Installing 3rd party stuff
It's very simple to invoke any system command from WIX. If system command is not enough, then a DLL or VB script can be called as well. Unfortunately it get's more complicated starting with Windows Vista and Windows 7. They have UAC (User Account Control) which denies pretty much all activity that was not explicitly accepted by user - e.g. blocks write access in some areas, disallows some programs. This is not really WIX issue, but being closely coupled to underlying MSI technology, WIX exposes some difficulties that we usually don't want to see or understand. So, any custom action (e.g. custom command invocation), that requires UAC signoff (or "privileges elevation") must be ran deferred. So in fact, it will be ran separately after the installer. Unfortunately deferred command does not see any properties or variables set during install process. So for example, if you want to remove extra files on uninstall, you need to think about communication mechanism, that will tell remove command the location to be removed and then run remove command deferred. That's much more than "rm -rf $DIR". The advantage is that you decide what privileges are used for which step (it's not so obvious with other 'advanced' tools).

Installing files
When installing the files, MSI maintains extra bookkeeping for rollback support. Unfortunately this is quite time consuming. In our case, whole application was 500M which meant extra precious minutes of installation time (and first impression) only for ability to click "Cancel"/"Repair". Disabling this bookkeeping is supported only in more recent MSI versions. This makes MSI technology look very bad when compared to any Archive/ZIP-based installers. The good side is, that latest MSI (e.g. included in Win7) is pretty fast, and it's only Windows XP where things are slow. During uninstall, naturally, only the installed files are removed. This is usually advantage, but if application generates any files, like cache, or stores files in many locations, then we want that removed as well.
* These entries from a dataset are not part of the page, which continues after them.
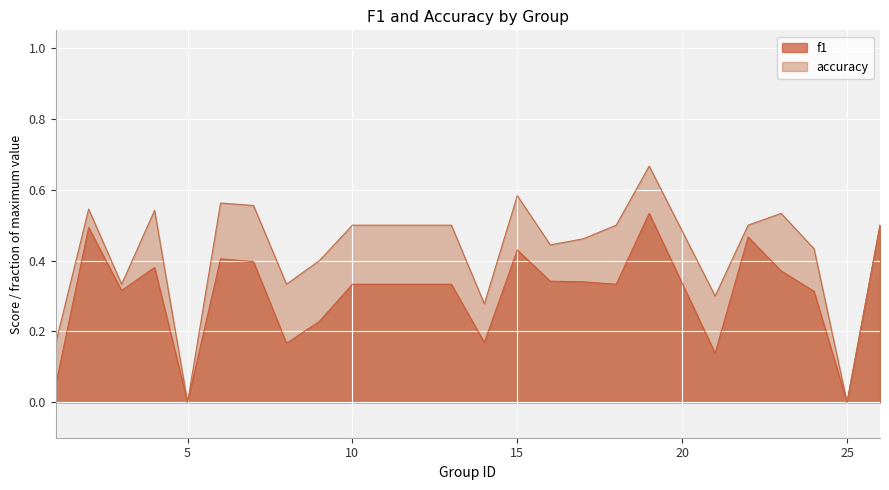

Which has a higher value, 24 or 16?

16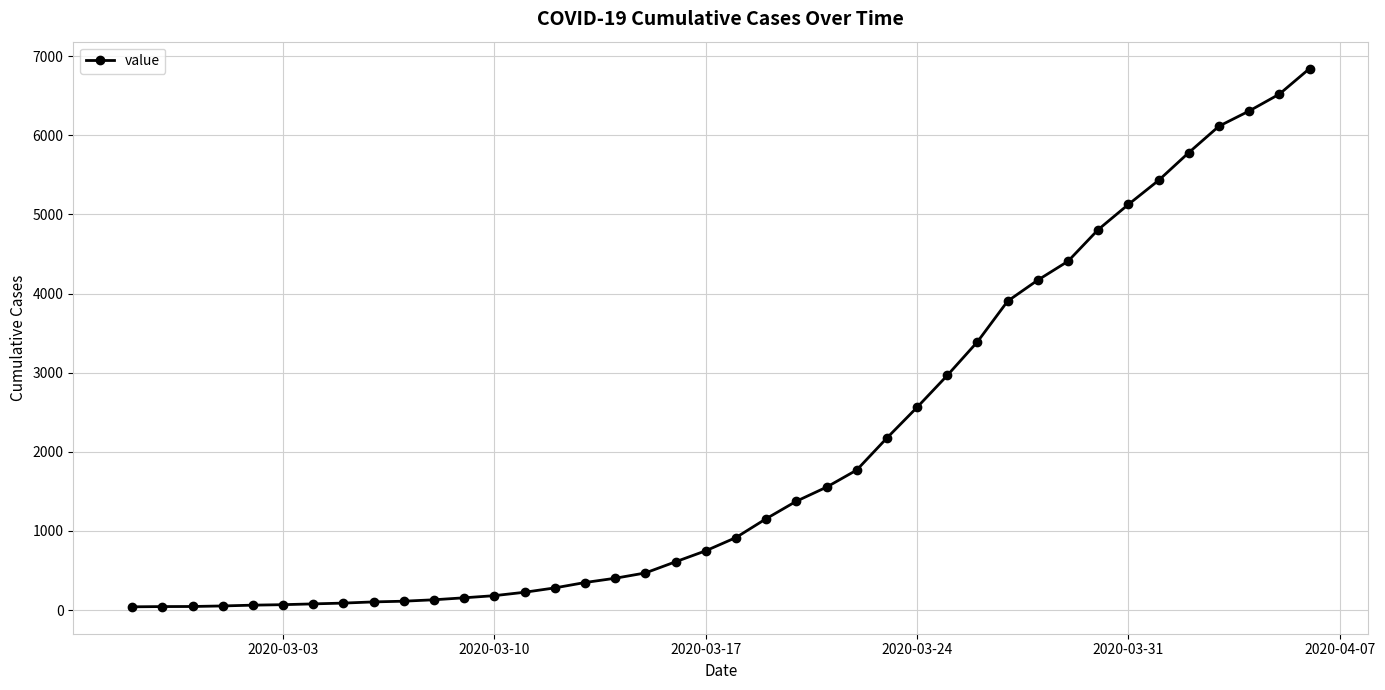

What is the greatest value displayed?

6843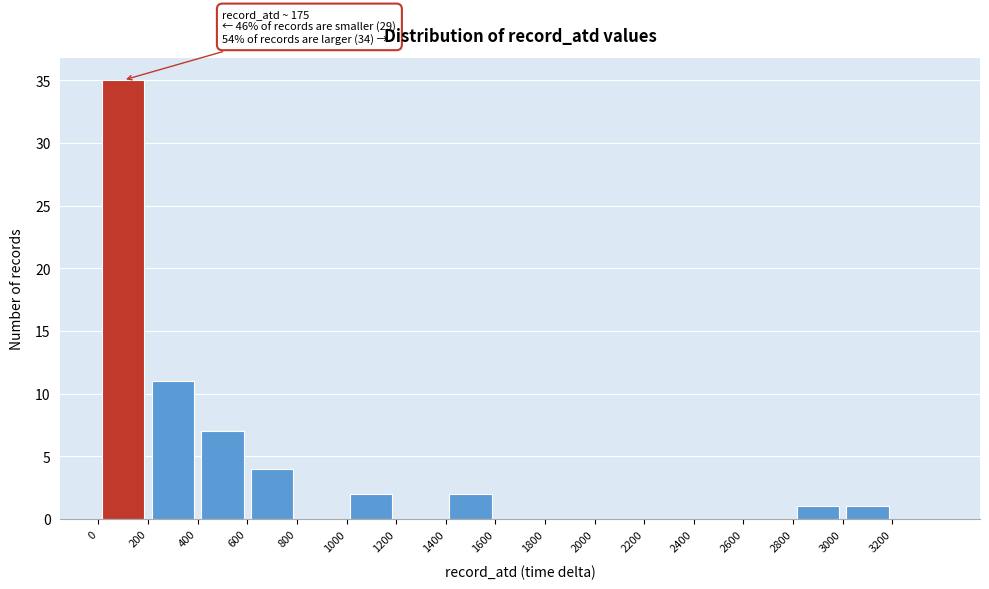

Which range on the x-axis has the tallest bar?

0 to 200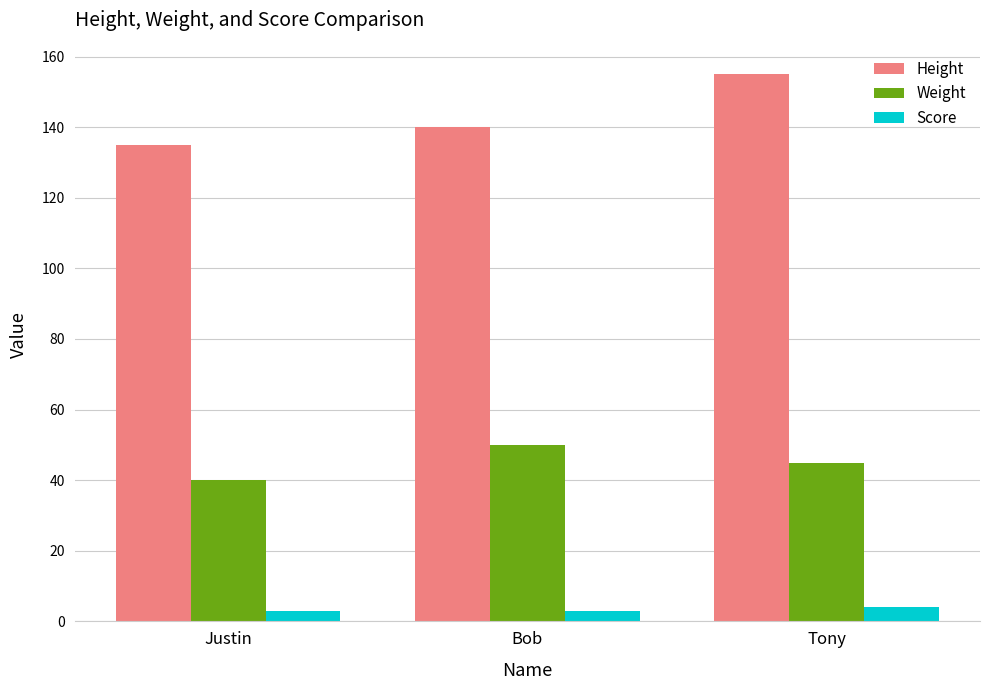

Where is Height nearest to the value 145?

Bob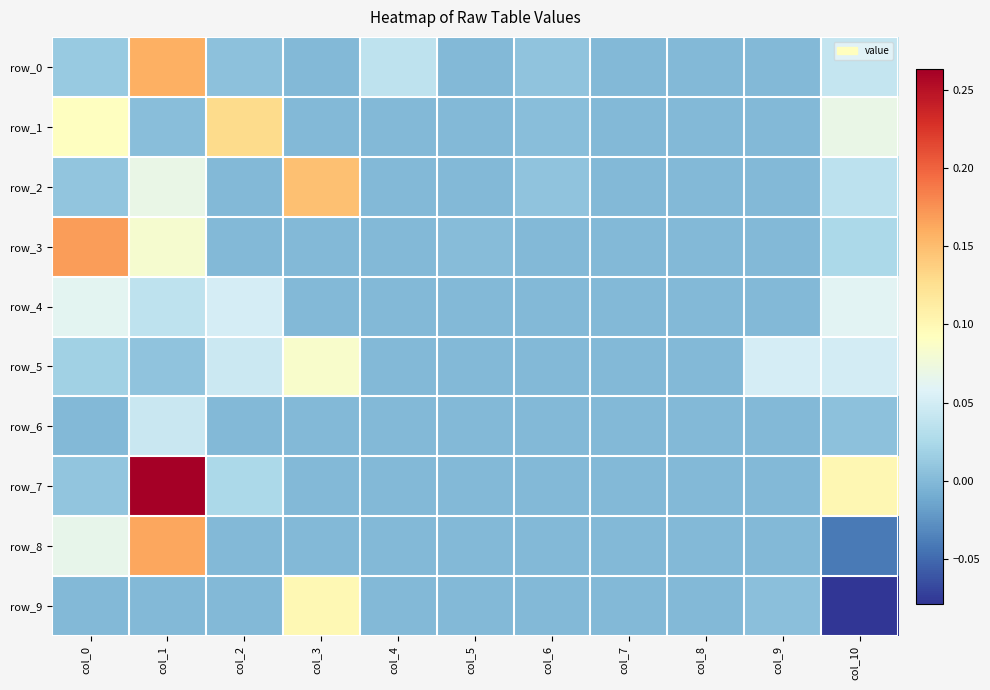

True or false: row_0 has a value of 0.1 at col_10.

False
There's no out-of-the-box "remove dir" functionality.

Updates
MSI supports updates. Update can replace particular files in install. This time, our tool was managing updates by itself and there was no easy way to automatically map those updates to certain files. So we didn't use this functionality.

That's pretty much my first top five thoughts about WIX. At the end, it's also worth mentioning the community. WIX has extremely lively forum. Only rare questions pass without an answer. Unfortunately not many people make an effort to dig a bit into archives, so many basic questions get asked all the time.

I've got some other installer tooling to blog about as well. So for next entry, I need to decide whether to get deeper into WIX or give an overview of it's alternative. Don't hesitate to comment, if you'd like to hear anything in particular about WIX.


Comments

  1. I'm trying to find an wix plugin for eclipse. Evidently, it doesn't exist.